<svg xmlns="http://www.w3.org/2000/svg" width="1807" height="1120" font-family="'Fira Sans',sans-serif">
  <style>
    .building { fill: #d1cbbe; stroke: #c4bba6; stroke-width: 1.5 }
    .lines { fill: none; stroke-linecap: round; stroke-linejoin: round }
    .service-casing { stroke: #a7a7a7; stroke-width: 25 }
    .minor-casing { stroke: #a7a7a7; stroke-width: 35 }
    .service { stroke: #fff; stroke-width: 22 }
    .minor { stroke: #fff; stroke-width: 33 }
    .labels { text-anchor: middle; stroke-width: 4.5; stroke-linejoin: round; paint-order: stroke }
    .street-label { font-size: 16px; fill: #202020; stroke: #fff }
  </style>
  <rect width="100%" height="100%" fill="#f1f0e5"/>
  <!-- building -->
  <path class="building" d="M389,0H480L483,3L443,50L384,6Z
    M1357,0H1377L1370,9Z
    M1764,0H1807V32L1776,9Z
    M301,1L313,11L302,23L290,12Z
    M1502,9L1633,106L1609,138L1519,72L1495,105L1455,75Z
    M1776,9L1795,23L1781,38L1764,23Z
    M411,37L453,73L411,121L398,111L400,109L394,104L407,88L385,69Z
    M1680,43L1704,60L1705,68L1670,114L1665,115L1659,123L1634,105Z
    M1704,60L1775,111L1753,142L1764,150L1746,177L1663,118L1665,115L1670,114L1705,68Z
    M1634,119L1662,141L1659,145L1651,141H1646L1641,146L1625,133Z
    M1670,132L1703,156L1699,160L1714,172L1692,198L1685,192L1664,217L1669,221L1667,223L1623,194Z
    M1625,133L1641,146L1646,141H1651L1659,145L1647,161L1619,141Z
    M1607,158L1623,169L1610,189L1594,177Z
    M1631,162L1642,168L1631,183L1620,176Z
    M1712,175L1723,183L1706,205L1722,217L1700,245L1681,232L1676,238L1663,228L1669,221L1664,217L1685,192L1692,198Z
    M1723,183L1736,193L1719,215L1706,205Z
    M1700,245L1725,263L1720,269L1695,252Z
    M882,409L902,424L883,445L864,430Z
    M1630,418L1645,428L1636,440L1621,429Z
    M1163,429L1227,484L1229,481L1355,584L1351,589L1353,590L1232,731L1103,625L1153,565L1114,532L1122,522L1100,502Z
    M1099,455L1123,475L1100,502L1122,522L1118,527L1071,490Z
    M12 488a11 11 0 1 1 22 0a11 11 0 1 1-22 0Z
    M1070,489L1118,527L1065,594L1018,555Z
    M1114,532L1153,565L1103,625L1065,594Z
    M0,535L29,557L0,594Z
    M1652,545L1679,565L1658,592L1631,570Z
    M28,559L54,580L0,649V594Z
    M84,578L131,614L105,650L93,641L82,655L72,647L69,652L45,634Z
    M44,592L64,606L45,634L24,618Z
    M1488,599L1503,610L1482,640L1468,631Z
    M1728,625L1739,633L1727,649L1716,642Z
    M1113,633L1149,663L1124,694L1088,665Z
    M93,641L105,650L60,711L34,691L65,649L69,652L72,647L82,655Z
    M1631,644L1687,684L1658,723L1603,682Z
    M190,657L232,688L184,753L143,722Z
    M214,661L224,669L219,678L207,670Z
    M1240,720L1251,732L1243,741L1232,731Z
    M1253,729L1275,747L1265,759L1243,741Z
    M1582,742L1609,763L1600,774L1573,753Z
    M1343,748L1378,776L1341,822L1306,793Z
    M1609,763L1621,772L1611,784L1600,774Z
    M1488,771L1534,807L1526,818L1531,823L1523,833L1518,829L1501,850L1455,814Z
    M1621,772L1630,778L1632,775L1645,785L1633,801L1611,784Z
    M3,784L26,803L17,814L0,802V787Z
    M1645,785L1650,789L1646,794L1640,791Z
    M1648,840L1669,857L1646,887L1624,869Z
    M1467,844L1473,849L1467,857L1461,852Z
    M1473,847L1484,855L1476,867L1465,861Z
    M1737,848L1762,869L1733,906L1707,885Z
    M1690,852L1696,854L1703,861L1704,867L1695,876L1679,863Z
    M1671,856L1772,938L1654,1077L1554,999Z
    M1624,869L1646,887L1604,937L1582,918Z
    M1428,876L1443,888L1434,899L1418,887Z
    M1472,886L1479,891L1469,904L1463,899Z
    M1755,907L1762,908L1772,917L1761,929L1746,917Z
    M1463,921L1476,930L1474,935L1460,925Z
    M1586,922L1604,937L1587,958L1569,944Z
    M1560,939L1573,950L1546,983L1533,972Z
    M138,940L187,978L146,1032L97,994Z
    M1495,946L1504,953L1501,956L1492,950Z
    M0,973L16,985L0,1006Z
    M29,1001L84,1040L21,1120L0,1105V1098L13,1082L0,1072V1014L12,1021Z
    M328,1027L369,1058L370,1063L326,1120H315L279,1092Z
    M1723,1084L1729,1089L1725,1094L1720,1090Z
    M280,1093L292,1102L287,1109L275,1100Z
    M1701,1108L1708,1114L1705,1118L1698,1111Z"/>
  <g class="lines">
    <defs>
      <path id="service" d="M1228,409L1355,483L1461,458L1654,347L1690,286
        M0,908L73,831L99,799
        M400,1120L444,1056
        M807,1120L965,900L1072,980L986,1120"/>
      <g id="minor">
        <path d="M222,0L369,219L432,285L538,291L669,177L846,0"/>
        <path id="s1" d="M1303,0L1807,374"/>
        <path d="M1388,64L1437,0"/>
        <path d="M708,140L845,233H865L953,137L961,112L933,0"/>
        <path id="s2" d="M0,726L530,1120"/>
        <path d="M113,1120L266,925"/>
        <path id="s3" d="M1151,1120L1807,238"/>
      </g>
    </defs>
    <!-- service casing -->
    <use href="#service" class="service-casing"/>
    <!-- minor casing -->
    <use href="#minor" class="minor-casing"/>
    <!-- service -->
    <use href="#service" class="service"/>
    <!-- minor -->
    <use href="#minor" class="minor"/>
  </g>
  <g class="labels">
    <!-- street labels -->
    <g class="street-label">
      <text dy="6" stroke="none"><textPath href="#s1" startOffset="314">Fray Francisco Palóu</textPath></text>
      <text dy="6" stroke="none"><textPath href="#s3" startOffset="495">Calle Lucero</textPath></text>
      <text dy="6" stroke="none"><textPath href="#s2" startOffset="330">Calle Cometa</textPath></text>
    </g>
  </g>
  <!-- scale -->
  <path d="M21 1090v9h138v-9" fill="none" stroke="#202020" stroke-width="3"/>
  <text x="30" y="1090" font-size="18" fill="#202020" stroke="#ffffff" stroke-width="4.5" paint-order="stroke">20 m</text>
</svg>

== == ==

WHAT IS NEEDED –
Once more, write out the records exactly as they are.

REPLY TO THE TASK –
<svg xmlns="http://www.w3.org/2000/svg" width="1807" height="1120" font-family="'Fira Sans',sans-serif">
  <style>
    .building { fill: #d1cbbe; stroke: #c4bba6; stroke-width: 1.5 }
    .lines { fill: none; stroke-linecap: round; stroke-linejoin: round }
    .service-casing { stroke: #a7a7a7; stroke-width: 25 }
    .minor-casing { stroke: #a7a7a7; stroke-width: 35 }
    .service { stroke: #fff; stroke-width: 22 }
    .minor { stroke: #fff; stroke-width: 33 }
    .labels { text-anchor: middle; stroke-width: 4.5; stroke-linejoin: round; paint-order: stroke }
    .street-label { font-size: 16px; fill: #202020; stroke: #fff }
  </style>
  <rect width="100%" height="100%" fill="#f1f0e5"/>
  <!-- building -->
  <path class="building" d="M389,0H480L483,3L443,50L384,6Z
    M1357,0H1377L1370,9Z
    M1764,0H1807V32L1776,9Z
    M301,1L313,11L302,23L290,12Z
    M1502,9L1633,106L1609,138L1519,72L1495,105L1455,75Z
    M1776,9L1795,23L1781,38L1764,23Z
    M411,37L453,73L411,121L398,111L400,109L394,104L407,88L385,69Z
    M1680,43L1704,60L1705,68L1670,114L1665,115L1659,123L1634,105Z
    M1704,60L1775,111L1753,142L1764,150L1746,177L1663,118L1665,115L1670,114L1705,68Z
    M1634,119L1662,141L1659,145L1651,141H1646L1641,146L1625,133Z
    M1670,132L1703,156L1699,160L1714,172L1692,198L1685,192L1664,217L1669,221L1667,223L1623,194Z
    M1625,133L1641,146L1646,141H1651L1659,145L1647,161L1619,141Z
    M1607,158L1623,169L1610,189L1594,177Z
    M1631,162L1642,168L1631,183L1620,176Z
    M1712,175L1723,183L1706,205L1722,217L1700,245L1681,232L1676,238L1663,228L1669,221L1664,217L1685,192L1692,198Z
    M1723,183L1736,193L1719,215L1706,205Z
    M1700,245L1725,263L1720,269L1695,252Z
    M882,409L902,424L883,445L864,430Z
    M1630,418L1645,428L1636,440L1621,429Z
    M1163,429L1227,484L1229,481L1355,584L1351,589L1353,590L1232,731L1103,625L1153,565L1114,532L1122,522L1100,502Z
    M1099,455L1123,475L1100,502L1122,522L1118,527L1071,490Z
    M12 488a11 11 0 1 1 22 0a11 11 0 1 1-22 0Z
    M1070,489L1118,527L1065,594L1018,555Z
    M1114,532L1153,565L1103,625L1065,594Z
    M0,535L29,557L0,594Z
    M1652,545L1679,565L1658,592L1631,570Z
    M28,559L54,580L0,649V594Z
    M84,578L131,614L105,650L93,641L82,655L72,647L69,652L45,634Z
    M44,592L64,606L45,634L24,618Z
    M1488,599L1503,610L1482,640L1468,631Z
    M1728,625L1739,633L1727,649L1716,642Z
    M1113,633L1149,663L1124,694L1088,665Z
    M93,641L105,650L60,711L34,691L65,649L69,652L72,647L82,655Z
    M1631,644L1687,684L1658,723L1603,682Z
    M190,657L232,688L184,753L143,722Z
    M214,661L224,669L219,678L207,670Z
    M1240,720L1251,732L1243,741L1232,731Z
    M1253,729L1275,747L1265,759L1243,741Z
    M1582,742L1609,763L1600,774L1573,753Z
    M1343,748L1378,776L1341,822L1306,793Z
    M1609,763L1621,772L1611,784L1600,774Z
    M1488,771L1534,807L1526,818L1531,823L1523,833L1518,829L1501,850L1455,814Z
    M1621,772L1630,778L1632,775L1645,785L1633,801L1611,784Z
    M3,784L26,803L17,814L0,802V787Z
    M1645,785L1650,789L1646,794L1640,791Z
    M1648,840L1669,857L1646,887L1624,869Z
    M1467,844L1473,849L1467,857L1461,852Z
    M1473,847L1484,855L1476,867L1465,861Z
    M1737,848L1762,869L1733,906L1707,885Z
    M1690,852L1696,854L1703,861L1704,867L1695,876L1679,863Z
    M1671,856L1772,938L1654,1077L1554,999Z
    M1624,869L1646,887L1604,937L1582,918Z
    M1428,876L1443,888L1434,899L1418,887Z
    M1472,886L1479,891L1469,904L1463,899Z
    M1755,907L1762,908L1772,917L1761,929L1746,917Z
    M1463,921L1476,930L1474,935L1460,925Z
    M1586,922L1604,937L1587,958L1569,944Z
    M1560,939L1573,950L1546,983L1533,972Z
    M138,940L187,978L146,1032L97,994Z
    M1495,946L1504,953L1501,956L1492,950Z
    M0,973L16,985L0,1006Z
    M29,1001L84,1040L21,1120L0,1105V1098L13,1082L0,1072V1014L12,1021Z
    M328,1027L369,1058L370,1063L326,1120H315L279,1092Z
    M1723,1084L1729,1089L1725,1094L1720,1090Z
    M280,1093L292,1102L287,1109L275,1100Z
    M1701,1108L1708,1114L1705,1118L1698,1111Z"/>
  <g class="lines">
    <defs>
      <path id="service" d="M1228,409L1355,483L1461,458L1654,347L1690,286
        M0,908L73,831L99,799
        M400,1120L444,1056
        M807,1120L965,900L1072,980L986,1120"/>
      <g id="minor">
        <path d="M222,0L369,219L432,285L538,291L669,177L846,0"/>
        <path id="s1" d="M1303,0L1807,374"/>
        <path d="M1388,64L1437,0"/>
        <path d="M708,140L845,233H865L953,137L961,112L933,0"/>
        <path id="s2" d="M0,726L530,1120"/>
        <path d="M113,1120L266,925"/>
        <path id="s3" d="M1151,1120L1807,238"/>
      </g>
    </defs>
    <!-- service casing -->
    <use href="#service" class="service-casing"/>
    <!-- minor casing -->
    <use href="#minor" class="minor-casing"/>
    <!-- service -->
    <use href="#service" class="service"/>
    <!-- minor -->
    <use href="#minor" class="minor"/>
  </g>
  <g class="labels">
    <!-- street labels -->
    <g class="street-label">
      <text dy="6" stroke="none"><textPath href="#s1" startOffset="314">Fray Francisco Palóu</textPath></text>
      <text dy="6" stroke="none"><textPath href="#s3" startOffset="495">Calle Lucero</textPath></text>
      <text dy="6" stroke="none"><textPath href="#s2" startOffset="330">Calle Cometa</textPath></text>
    </g>
  </g>
  <!-- scale -->
  <path d="M21 1090v9h138v-9" fill="none" stroke="#202020" stroke-width="3"/>
  <text x="30" y="1090" font-size="18" fill="#202020" stroke="#ffffff" stroke-width="4.5" paint-order="stroke">20 m</text>
</svg>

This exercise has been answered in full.